For a while in the 1950s and ‘60s, Julia Perry came very close to breaking both the color and the gender barriers and establish herself as a prominent composer on the American scene. Born in Lexington and raised in Akron, Perry came from an educated middle-class Black family, received excellent training at Westminster Choir College and at Tanglewood, and lived in Europe for five years. She counted luminaries like Luigi Dallapiccola and Nadia Boulanger among her mentors and was an accomplished singer, violinist, pianist, and conductor. Her Stabat Mater for mezzo-soprano and string orchestra, which she often sang in concert, was a major success. Yet ultimately, she was unable to completely overcome prejudice. Paralyzed by a series of strokes, she spent her last years in a wheelchair and while she continued to compose to the end of her life, her new works did not get performed. Her music was forgotten for decades and only started to be rediscovered recently.
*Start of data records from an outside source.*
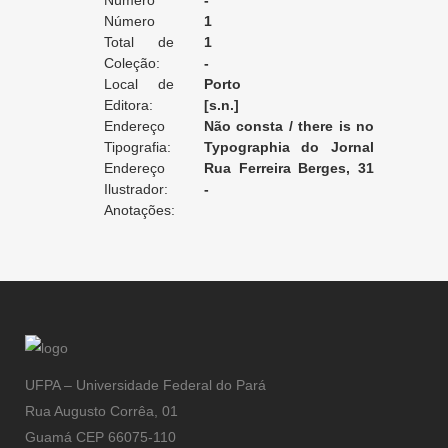
Edição:
Número
-
da Edição:
Número
1
do Volume:
Total de
1
Volumes:
Coleção:
-
Local de
Porto
Edição:
Editora:
[s.n.]
Endereço
Não consta / there is no
da Editora:
Tipografia:
record / non enregistré
Typographia do Jornal
Endereço
do Porto
Rua Ferreira Berges, 31
da Tipografia:
Ilustrador:
[Porto]
-
Anotações:
UFPA – Universidade Federal do Pará
Rua Augusto Corrêa, 01
Guamá CEP 66075-110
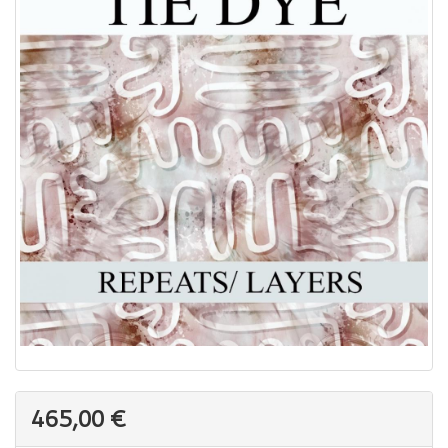
465,00 €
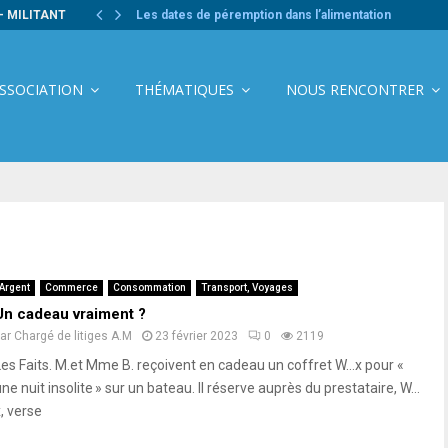
- MILITANT
Les dates de péremption dans l’alimentation
ASSOCIATION
THÉMATIQUES
NOUS RENCONTRER
Argent
Commerce
Consommation
Transport, Voyages
Un cadeau vraiment ?
par
Chargé de litiges A.M
23 février 2023
0
2119
Les Faits. M.et Mme B. reçoivent en cadeau un coffret W…x pour «
ne nuit insolite » sur un bateau. Il réserve auprès du prestataire, W…
, verse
A high point in Perry’s professional life was the performance of her Study for Orchestra by the New York Philharmonic, under William Steinberg’s direction, in 1965. This work was previously titled Piece for Orchestra or Short Piece for Orchestra; it had been performed in a version for chamber orchestra by the Turin Symphony Orchestra in Italy under Dean Dixon in 1952 and, in an expanded orchestration, by the Little Orchestra Society under Thomas Scherman in 1955. It was at Steinberg’s request that Perry changed the title from Short Piece to Study. As the music director of the Pittsburgh Symphony (later also of the Boston Symphony), Steinberg was a high-profile maestro whose support could have meant a great deal, but apparently there was little follow-up.
One commentator on Julia Perry’s music places it “in the neo-classical tradition, with rich, dissonant harmonies, and an intense lyricism along with rhythmic complexities.” This assessment finds a perfect illustration in the seven-minute Study for Orchestra, in which a dynamic opening theme is contrasted, rondo-like, with three lyrical episodes. An abbreviated version of the opening theme serves as the vigorous conclusion.